Currently working as a primary school teacher


----------



## dakotajo (Aug 10, 2004)

Electronics degree, self employed in the precious metals recovery business. Part time, I run an online computer parts business. Im trying desperately to get involved in the real estate market. I just purchased my first duplex and Im working on buying a prime piece of Minnesota lakeshore.


----------



## falling_free (Nov 3, 2004)

At the moment I am repeating my second year of a Btec national diploma in IT at college, and hoping to go to university to do a ethics and Philosophy BA joint honours next year


----------



## bat (Aug 18, 2004)

if interested
IQ: 145
Have never studied for longer than 3 weeks (from text as i find this easier than listening) to pass an exam. My memory seems to work better from pages and over a shorter time period. nearly got thrown out of university for non attendance. find courses based on course work (such as teacher training) alot harder. Enjoyed english literature a-level the most


----------



## danny (Sep 2, 2004)

im doing a Bsc in economics and politics in bath and am in my final year, and am finding out that exams=works=stress=dp worse than ever


----------



## Guest (Jan 15, 2005)

ZiggomatiX said:


> My dad was a Molecular BioPHYSICS and biochemistry major. I guess he one upped you there. I'm an anthropology major taking yet another semester off to live at home (just moved out of my bachelor pad yesterday) and i'm live the equivalent of a sophomore and a half. From that i'll join the Peace Corps for 2 years. Haha...my life's dream is to work for an airline and get tons of airmiles for free. Thats It.
> 
> I'm currently working as a carpenter in Philadelphia renovating countless rowhomes to rent out to low-income crackies. I'm a slumlord's sidekick which to me seems a bit immoral.


sounds like a great job, maybe you should start selling crack?


----------



## enngirl5 (Aug 10, 2004)

I'm pretty stressed out too this semester, Danny. So I'm there with you.
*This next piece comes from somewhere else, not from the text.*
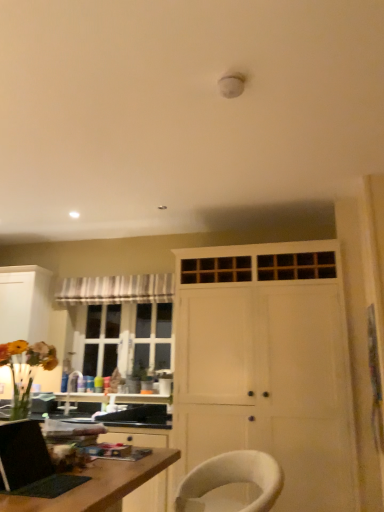
In order to click on free space underneath matte black laptop at lower left (from a real-world perspective) in this screenshot , I will do `click(32, 490)`.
I bought my first ever appointment book today to keep all my work straight. :roll: When are you graduating?


----------



## danny (Sep 2, 2004)

I hopefully graduate in july of this year, hopefully with a 2.1 if all goes well, proof dp doesnt affect brain functioning?. Worried stiff about what im gonna do when im out of here. I can relate to burying your head in books to forget about dp for a certain amount of time, over the last 2 yrs the only relief i have had is from hard studying. I almost want to study forever :wink:

Good luck with your finals also enngirl5


----------



## Synapse (Aug 15, 2004)

Completed 2 out of 3 years part time for a degree in Psychology with the Open Univeristy whilst working. Don't know when I will finish it.


----------



## Guest (Jan 16, 2005)

culinary arts drop out due to benzo w/d
2 year 63 hour applied science degree :?


----------



## Guest (Jan 16, 2005)

I've got a BA and an MSc.
I remember I got used to achieving outstanding marks at school without really working and that made me quite self-infatuated. Things changed when I went to college and I soon realised I had to toil to even pass. My university years were very humbling. I suppose I understood the full extent of my problem (although I did not know what to call it back then) at college. I'm now a software engineer in the space industry and DP/DR is still a daily struggle.


----------